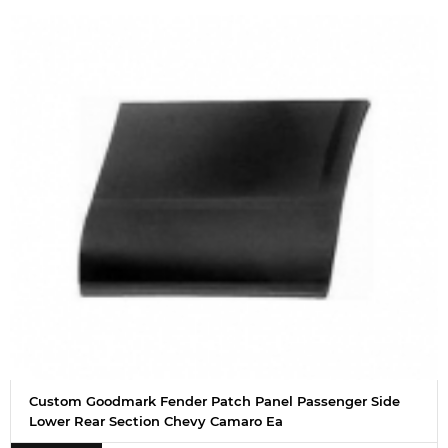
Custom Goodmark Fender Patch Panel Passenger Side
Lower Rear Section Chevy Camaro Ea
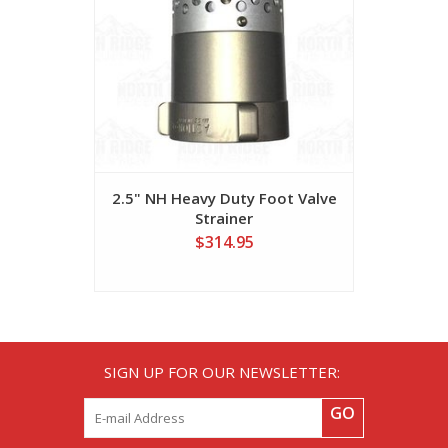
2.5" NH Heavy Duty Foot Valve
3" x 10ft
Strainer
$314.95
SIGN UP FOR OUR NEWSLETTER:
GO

......

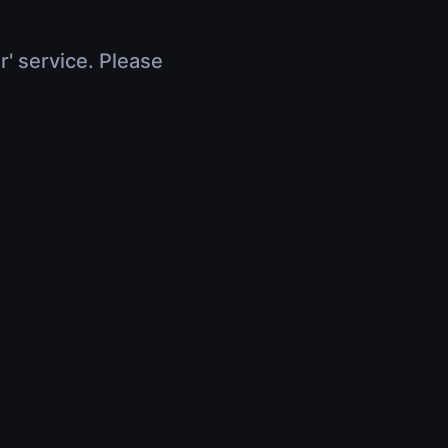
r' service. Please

......

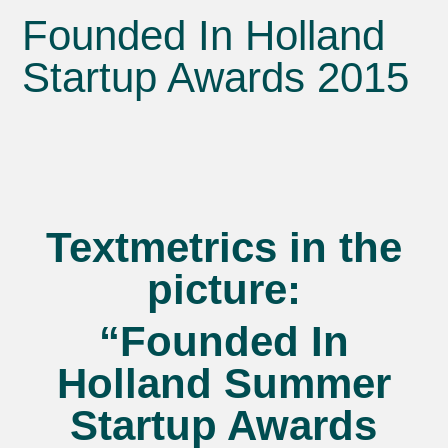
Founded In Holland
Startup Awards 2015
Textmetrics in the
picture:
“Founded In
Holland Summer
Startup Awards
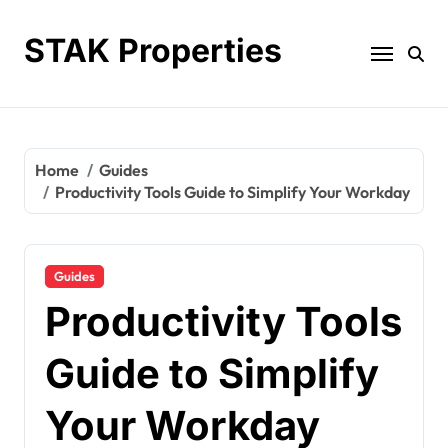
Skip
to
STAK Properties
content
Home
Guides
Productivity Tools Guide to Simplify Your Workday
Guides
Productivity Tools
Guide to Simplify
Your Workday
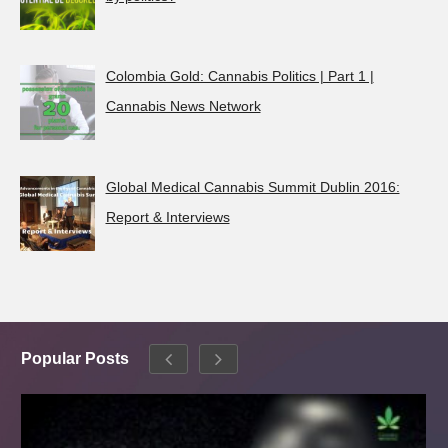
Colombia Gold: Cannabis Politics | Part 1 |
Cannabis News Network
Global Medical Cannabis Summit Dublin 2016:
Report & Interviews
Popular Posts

......

§ Exercise instructions: Pick out every line of the material that contains the string "Your", treating uppercase and lowercase as different.

§ Result below:
Productivity Tools Guide to Simplify Your Workday
Your Workday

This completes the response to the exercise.